TEXT UNDER STUDY:
——

Yesterday felt like a bad day but may turn out to have been a good day . We won't know till either friday or early next week when the social worker I met with makes up her mind if I can be what amounts to the monitor for my friend Leslie and her son . Talk about a stressful day !
I thought the interview went bad and they won't be approving me but a couple of people told me to keep the faith . Went downtown all dressed up trying to look respectable in the navy blue crew neck sweater and charcoal grey skirt and thos hideous heels things ( I wore heels 9 hours a day, 5-6 days a week when I was a cocktail waitresss and it left me with a life long hate for them ) and even got there early to lok more responsble . from the start it was a bad experience .The waiting room brought back bad memorys , being was full of people with no money , not much going for them in life , and in trouble .All off a sudden it was like being a little girl again waiting with my mom at the welfare ofice or when I was 19-20 and had to report to a probation agent as part of my sentance for drunk driving . I noticed how my stomach was growling and I was starting to sweat . People kept oing and going from the offices ( including some angry deputy sheriffs dragging out one screaming guy in handcuffs , thats big city justice for you ! , I've seen that before too starting with my father when I was a girl ) and 10 minutes late the social worker called me in .

——

SUPPLIED RECORDS:
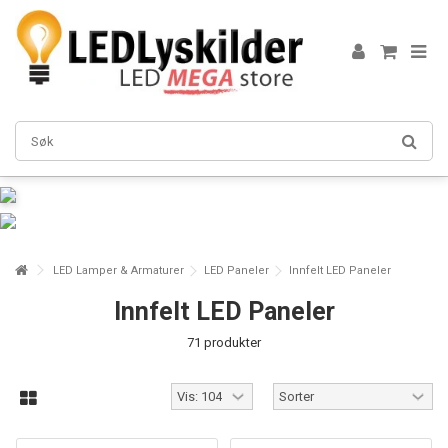
LED Lamper & Armaturer
LED Paneler
Innfelt LED Paneler
Innfelt LED Paneler
71 produkter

——

JOB:
Please answer these about the post:
(a) When does the writer expect to learn the social worker's decision?
(b) What color was the sweater the writer wore downtown?
(c) How late was the social worker in calling the writer in?

EXERCISE RESULT:
(a) Either Friday or early next week.
(b) Navy blue.
(c) 10 minutes late.